Oct 9 — Soham Sankaran, founder PopVax

Soham Sankaran is the founder of PopVax, an Indian biotechnology company based in Hyderabad building a novel thermostable, low-cost, and safe second-generation mRNA platform for rationally-designed broadly-protective multi-epitope vaccines. Soham dropped out of the PhD program in the Computer Science department at Cornell, where his research was focused on robotics and distributed systems. He previously did sociology research at the Human Nature Lab, part of the Yale Institute for Network Science.

Oct 23 — Elliot Hershberg, writer/investor at The Century of Biology

Elliot Hershberg is a Scientist, Writer, and Investor dedicated to accelerating The Century of Biology. His diverse experiences in biotechnology include designing cancer vaccines, developing computational tools for spatial genomics technologies, and working as a software engineer on a modern genome browser. Elliot's mission is to push the boundaries of biological advancements.

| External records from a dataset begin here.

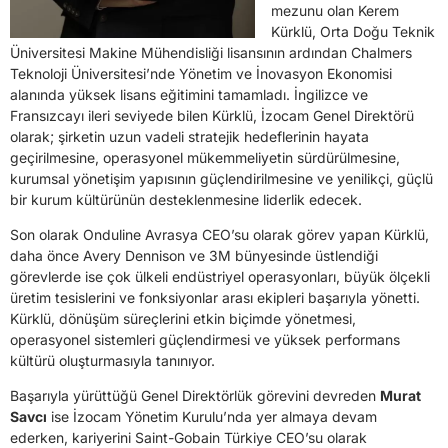
mezunu olan Kerem
Kürklü, Orta Doğu Teknik
Üniversitesi Makine Mühendisliği lisansının ardından Chalmers
Teknoloji Üniversitesi’nde Yönetim ve İnovasyon Ekonomisi
alanında yüksek lisans eğitimini tamamladı. İngilizce ve
Fransızcayı ileri seviyede bilen Kürklü, İzocam Genel Direktörü
olarak; şirketin uzun vadeli stratejik hedeflerinin hayata
geçirilmesine, operasyonel mükemmeliyetin sürdürülmesine,
kurumsal yönetişim yapısının güçlendirilmesine ve yenilikçi, güçlü
bir kurum kültürünün desteklenmesine liderlik edecek.
Son olarak Onduline Avrasya CEO’su olarak görev yapan Kürklü,
daha önce Avery Dennison ve 3M bünyesinde üstlendiği
görevlerde ise çok ülkeli endüstriyel operasyonları, büyük ölçekli
üretim tesislerini ve fonksiyonlar arası ekipleri başarıyla yönetti.
Kürklü, dönüşüm süreçlerini etkin biçimde yönetmesi,
operasyonel sistemleri güçlendirmesi ve yüksek performans
kültürü oluşturmasıyla tanınıyor.
Başarıyla yürüttüğü Genel Direktörlük görevini devreden
Murat
Savcı
ise İzocam Yönetim Kurulu’nda yer almaya devam
ederken, kariyerini Saint-Gobain Türkiye CEO’su olarak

Berkeley-ML-CB-talk-2023.pdf20879.8KB
Nov 6 — Simon Kohl, founder Latent Labs

Simon is the founder of Latent Labs, a company developing generative foundation models for all molecules of life. Latent’s mission is to make synthetic biology programmable. The team is currently based in London and joined by heavy hitters from DeepMind, University of Oxford and Cambridge.

Simon has led DeepMind’s protein design team and helped set up DeepMind’s wet lab at the Francis Crick Institute in London. Before that, he was a member of the AlphaFold2 team, where he contributed to the core deep learning algorithm, including developing the uncertainty estimate that is now widely known as pLDDT.

Dec 5 — Brian Hie, supervisor of the Laboratory of Evolutionary Design

Brian's lab conducts research at the intersection of biology and machine learning. Before starting his own lab, Brian did his PhD at MIT, his postdoc at Stanford Medicine, and was a visiting researcher at Meta AI where he worked on designing a programming language for protein design, along with ESM-2 and ESMFold.